»»

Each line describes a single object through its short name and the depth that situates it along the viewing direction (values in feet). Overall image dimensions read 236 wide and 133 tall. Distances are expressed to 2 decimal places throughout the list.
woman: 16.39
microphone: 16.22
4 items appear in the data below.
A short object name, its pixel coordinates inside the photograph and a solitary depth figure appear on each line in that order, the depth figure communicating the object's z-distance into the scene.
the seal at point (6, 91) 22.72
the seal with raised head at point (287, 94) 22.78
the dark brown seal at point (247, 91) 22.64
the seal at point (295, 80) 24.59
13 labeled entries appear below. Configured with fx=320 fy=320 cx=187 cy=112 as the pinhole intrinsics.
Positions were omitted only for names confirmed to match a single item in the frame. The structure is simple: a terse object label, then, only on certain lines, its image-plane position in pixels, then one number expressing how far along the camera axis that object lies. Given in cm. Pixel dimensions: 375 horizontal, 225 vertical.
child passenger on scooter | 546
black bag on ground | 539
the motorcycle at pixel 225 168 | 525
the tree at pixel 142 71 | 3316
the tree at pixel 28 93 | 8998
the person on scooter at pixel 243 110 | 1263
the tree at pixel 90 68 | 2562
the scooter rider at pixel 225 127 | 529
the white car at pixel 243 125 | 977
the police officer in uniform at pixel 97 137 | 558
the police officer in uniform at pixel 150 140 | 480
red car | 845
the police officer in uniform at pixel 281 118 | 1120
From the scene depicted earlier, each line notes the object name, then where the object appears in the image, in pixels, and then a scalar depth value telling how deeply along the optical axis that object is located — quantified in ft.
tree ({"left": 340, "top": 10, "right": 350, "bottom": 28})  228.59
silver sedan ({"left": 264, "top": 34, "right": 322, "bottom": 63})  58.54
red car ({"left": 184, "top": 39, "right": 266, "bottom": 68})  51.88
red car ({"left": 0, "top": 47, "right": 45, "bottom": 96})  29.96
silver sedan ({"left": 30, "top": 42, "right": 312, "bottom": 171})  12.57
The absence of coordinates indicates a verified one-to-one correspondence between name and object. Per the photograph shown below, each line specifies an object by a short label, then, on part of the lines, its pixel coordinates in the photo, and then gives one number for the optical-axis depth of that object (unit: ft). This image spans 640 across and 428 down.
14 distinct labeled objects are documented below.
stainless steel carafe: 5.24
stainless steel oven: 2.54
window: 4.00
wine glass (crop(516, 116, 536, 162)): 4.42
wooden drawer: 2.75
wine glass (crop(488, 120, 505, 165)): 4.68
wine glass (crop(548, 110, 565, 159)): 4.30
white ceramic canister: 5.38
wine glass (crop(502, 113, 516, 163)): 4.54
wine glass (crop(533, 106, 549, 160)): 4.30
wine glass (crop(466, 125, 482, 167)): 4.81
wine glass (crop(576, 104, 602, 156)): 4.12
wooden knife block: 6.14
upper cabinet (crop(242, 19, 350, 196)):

««

» What you should do
In the answer, give the lines from the first line of the data through the line with "microphone: 16.22", exactly as they appear and with no additions.

» Output
Each line describes a single object through its short name and the depth that situates it along the viewing direction (values in feet). Overall image dimensions read 236 wide and 133 tall. Distances are expressed to 2 decimal places throughout the list.
woman: 16.39
microphone: 16.22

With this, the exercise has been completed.